On Apr 24, 2013, at 7:00 AM, Christian Moen c...@atilika.com wrote:

 Hello Soomyung,
 
 Thanks a lot for this.  This is very good news.
 
 Let's await the PMC Chair's suggestion on next steps.  See LUCENE-3305 to get 
 an idea how the process was for Japanese.
 
 If the process goes well, I'm happy to see how I can set aside some time 
 after Lucene Revolution to work on integrating this.
 
 Best regards,
 
 Christian Moen
 アティリカ株式会社
 http://www.atilika.com
 
 On Apr 24, 2013, at 7:40 PM, 이수명 smlee0...@gmail.com wrote:
 
 Hello Christian.
 
 Thanks for your reply.
 I'm happy to hear about a code grant process.
 
 To make the dictionaries, I collected words itself and word features from 
 books and internet.
 And I organized all of the information that I collected to make the korean 
 morphological analyzer.
 Therefore the dictionaries is that I made.
 
 I think It is enough to attach a file(License Notice) that describe on where 
 the dictionaries originate from and the kind of licensing (Apache License 
 2.0).
 
 If it is not enough, please leave me a message and give me some guide.
 
 thanks.
 
 Soomyung Lee
 
 
 2013/4/24 Christian Moen c...@atilika.com
 Hello SooMyung,
 
 Thanks a lot!  It will be great to get Korean supported out-of-the-box in 
 Lucene/Solr.
 
 In terms of process, I'll leave this to Steve Rowe, PMC Chair, to comment 
 on, but a code grant process sounds likely.
 
 I'm seeing that the code itself has an Apache License 2.0, but could you 
 elaborate on where the dictionaries originate from and what kind of 
 licensing terms that are applicable?
 
 Many thanks,
 
 
 Christian Moen
 
 On Apr 24, 2013, at 2:05 PM, smlee0...@gmail.com wrote:
 
 Hello,
 
 I've developed the Korean Analyzer and distributed it since 2008.

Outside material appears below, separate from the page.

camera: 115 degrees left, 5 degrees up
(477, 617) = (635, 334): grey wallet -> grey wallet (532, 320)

 Many people who use lucene with korean use it.
 
 I posted it to the sourceforge 
 (http://sourceforge.net/projects/lucenekorean)
 Here is the cvs address
 d:pserver:anonym...@lucenekorean.cvs.sourceforge.net:/cvsroot/lucenekorean
 
 KoreanAnalyzer consists of Korean Morphological Analyzer, Korean Dictionary 
 and Korean Filter.
 When using lucene with korean, One thinks of CJK Analyzer.
 But CJK Analyzer is improper for korean.
 
 Korean has a specific characteristic and is needed to analyze morpheme when 
 extracting the index keyword.
 Korean Analyzer has solved the problem with the Korean Morphological 
 Analyzer.
 
 Korean Analyzer has also the feature of spliting compound noun.
 
 Now, I want to contribute the korean analyzer to the lucene project.
 Please let me know how to contribute it.
 
 If you want to check the source code, please visit the sourceforge cvs 
 repository.
 
 Best regards.
 -- 
 SooMyung Lee
 Director of Research Center
 Argonet co. ltd,
 
 Manager of Luene Korean Analyzer
 http://korlucene.naver.com
 
 Contact: +82-10-6480-5710
 
 
 
 
 -- 
 SooMyung Lee
 Director of Research Center
 Argonet co. ltd,
 
 Manager of Luene Korean Analyzer
 http://korlucene.naver.com
 
 Contact: +82-10-6480-5710